Naturally fallen fruit has ground bugs enjoying them like slugs. If a slug is already enjoying the fruit, that would violate Jainism?
It is really tricky to genuinely discuss this topic. Many omnivores use this as a straw man argument to discredit vegans for not being fully consequential. On top of that, reasons for being vegan and where people draw the line also vary hugely.
Anyways, I would argue that eating plants and also fungi is very different to eating animal products. First of all, if you are vegan for ethical reasons (as I am) then usually the argument is that one can infer from one’s own feelings onto other animals. Sure, this isn’t always that easy and we will never know how other animals really feel. This includes fellow humans btw. But it is certainly very definitive that many animals feel pain, discomfort and many other emotions not unlike we feel them.
Plants and fungi on the other hand have completely different body plans. Plants are modular organisms and you simply cannot relate cutting your arm off with cutting a branch. We may deepen our understanding on plants and maybe we will find some form of conscience one day. But this is still far off and for now we can only speculate. Fungi are very different as well and we usually just eat their fruiting bodies anyways.
Secondly, as someone else pointed out, for ecological reasons and for the sheer quantity that is necessary to sustain humans, going vegan is always the better choice. Animals live on plants, too, and just use a lot of the plants’ energy on their own metabolism.
Think about it as if its about consent. The bees don’t consent to their honey being taken. Cows don’t consent to be repeatedly impregnated and milked. Pigs don’t consent to their butts becoming bacon. Chickens don’t consent to their eggs being taken.
However, the miller and the baker both consented to milling/kneading, and later selling their wares.
Human breast milk can be vegan, though, if given freely. If you forcefully take human breast milk, then it is no longer vegan.
Technically, yes.
Assuming the canabee is consenting freely, and likely has to be done in a way not violating other laws. Like some variety of a pain kink where people slice of small portions of each others meaty bits and eat them. That’s probably a thing, though likely not very popular among vegans.

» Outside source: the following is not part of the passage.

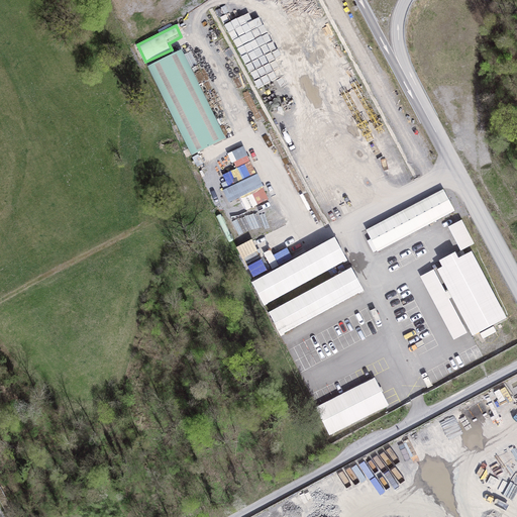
[(186,50),(151,67),(192,158),(227,141),(186,50)]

Well basically yes, tho would need to get into the topic of exploitation and all that if we are talking about if something is viewed as acceptable to consume.
Beekeeping is exploitation, but don’t the bees benefit from it too vs. being in the wild?
Is it exploitation? I’d argue slave or prison labor is exploitation because the workers have no freedom of choice. Bees are free to leave, and the queen will in fact do so if not content with the conditions in the hive. If the queen leaves, all of the bees will swarm with her and you’d be left with an empty box.
Beekeeping strikes me more as symbiosis. The beekeeper provides ideal conditions, far better than the average location that would be found in the wild, and can help protect the hive against threats like mites. In exchange the beekeeper receives a share of the honey produced by the hive.
No beekeeper takes all of the honey from the hive. Only the top box (the “honey super”) of a typical hive stack is harvested. A grate below the top box (a “queen excluder”) prevents the queen from entering it so no larva are laid in the top box. The workers bee are smaller and can pass through the grate to build out comb and produce honey. The comb and honey in the bottom boxes are left to the hive to feed its workers and produce the next generation of bees, ensuring the survival of the hive.
A queen excluder cannot be used to prevent swarming long-term as the drones that gather the pollen also won’t for through the grate! An excluder might be used to delay swarming and buy time so the beekeeper can offer another solution, like adding more boxes to the hive or splitting it into two hives. Better beekeepers proactively manage their hives, e.g. by setting up an empty hive in advance to essentially offer a swarming hive a new ideal home whenever they’re ready for it.